Nos encontramos hoy en Niza, reunidos para enfrentar uno de los desafíos más grandes y dolorosos de nuestra historia: el declive irreversible de nuestros océanos. Este encuentro no es un simple foro diplomático; es un grito desesperado de la Tierra, una súplica que no podemos ni debemos ignorar.

Durante los últimos cincuenta años, hemos visto cómo los océanos —que cubren más del 70% de nuestro planeta, que regulan nuestro clima, que alimentan a miles de millones— han sido heridos una y otra vez. Hemos escuchado incontables discursos, firmado compromisos y celebrado conferencias que nos prometían un cambio. Sin embargo, los datos son claros y desgarradores: el avance del deterioro marino no se detiene, la acidificación crece, las pesquerías colapsan, y la contaminación plástica asfixia la vida que ahí habita.

Las acciones positivas que hemos tomado hasta ahora, aunque valiosas, no son suficientes. Son gotas de agua en un océano de destrucción. Son parches temporales en una herida que se abre cada día más. Y si seguimos por este camino, las promesas que hagamos hoy serán solo palabras vacías, que nuestros hijos y nietos recordarán con tristeza y reproche.

Pero esta Cumbre en Niza es una línea de inflexión. Nos obliga a mirar de frente esta realidad cruda y a reconocer que el tiempo para medias tintas terminó. No podemos permitirnos la comodidad del “ya estamos haciendo algo”.

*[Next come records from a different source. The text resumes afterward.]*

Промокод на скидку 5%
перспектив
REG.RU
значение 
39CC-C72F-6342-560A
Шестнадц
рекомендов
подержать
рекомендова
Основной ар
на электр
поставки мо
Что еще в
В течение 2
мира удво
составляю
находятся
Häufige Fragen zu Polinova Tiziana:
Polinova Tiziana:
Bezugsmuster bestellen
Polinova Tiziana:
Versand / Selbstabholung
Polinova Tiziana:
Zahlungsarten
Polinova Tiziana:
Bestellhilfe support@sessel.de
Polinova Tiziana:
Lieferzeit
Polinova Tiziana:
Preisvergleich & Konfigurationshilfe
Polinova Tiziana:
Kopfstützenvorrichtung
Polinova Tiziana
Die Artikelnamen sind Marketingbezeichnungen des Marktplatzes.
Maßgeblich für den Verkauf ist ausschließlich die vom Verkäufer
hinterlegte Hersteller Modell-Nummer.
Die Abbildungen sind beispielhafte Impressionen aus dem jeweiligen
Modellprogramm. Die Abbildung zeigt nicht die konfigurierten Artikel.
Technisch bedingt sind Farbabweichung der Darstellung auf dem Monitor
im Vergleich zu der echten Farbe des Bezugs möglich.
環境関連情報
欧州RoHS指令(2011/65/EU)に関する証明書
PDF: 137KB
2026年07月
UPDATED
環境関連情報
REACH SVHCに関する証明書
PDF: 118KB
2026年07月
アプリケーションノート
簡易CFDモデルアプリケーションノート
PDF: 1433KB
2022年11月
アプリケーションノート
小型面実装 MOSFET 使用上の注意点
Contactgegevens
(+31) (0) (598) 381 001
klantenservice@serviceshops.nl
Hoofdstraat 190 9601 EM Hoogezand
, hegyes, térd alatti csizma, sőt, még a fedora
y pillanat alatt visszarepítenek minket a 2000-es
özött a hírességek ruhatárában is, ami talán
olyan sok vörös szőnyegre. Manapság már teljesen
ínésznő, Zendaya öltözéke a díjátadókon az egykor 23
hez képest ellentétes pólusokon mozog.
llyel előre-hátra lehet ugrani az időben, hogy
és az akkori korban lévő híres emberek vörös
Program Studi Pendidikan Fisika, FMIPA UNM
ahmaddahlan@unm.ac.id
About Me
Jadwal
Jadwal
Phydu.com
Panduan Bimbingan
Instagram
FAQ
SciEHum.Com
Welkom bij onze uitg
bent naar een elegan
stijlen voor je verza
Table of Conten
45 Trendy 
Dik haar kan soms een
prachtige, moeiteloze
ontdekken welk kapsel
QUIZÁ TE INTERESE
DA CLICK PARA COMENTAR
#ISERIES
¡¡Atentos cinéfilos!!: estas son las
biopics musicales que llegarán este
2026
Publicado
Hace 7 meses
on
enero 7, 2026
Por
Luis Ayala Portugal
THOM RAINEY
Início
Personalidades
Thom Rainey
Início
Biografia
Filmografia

La magnitud del cambio climático y la agresión humana al océano exigen un compromiso audaz, radical y urgente.

Aquí, en este lugar, debemos transformar la desesperanza en acción, la resignación en liderazgo, y la inercia en un movimiento global imparable.

Debemos exigir que al menos el 30% de nuestros océanos sean protegidos de manera efectiva para el 2030, que se eliminen las fuentes principales de contaminación y destrucción, que se promuevan economías azules que no destruyan, sino que sanen. Es imperativo que escuchemos las voces de quienes han vivido en armonía con el mar por siglos: los pueblos indígenas y comunidades costeras, guardianes silenciosos de un equilibrio ancestral.

El océano no es un recurso infinito ni una frontera lejana. Es nuestra casa común, nuestro sustento, el latido profundo de la Tierra. Hoy, más que nunca, debemos decidir si seremos la generación que permitió que esta maravilla natural sucumbiera o la que, con valentía y sabiduría, lo salvó.Que de Niza salga un compromiso tan grande como la inmensidad del mar, tan fuerte como la voluntad de sus olas, y tan eterno como la vida misma que habita en sus profundidades. No hay tiempo que perder.

La historia nos observa. Y el océano, nuestro hogar, nos llama.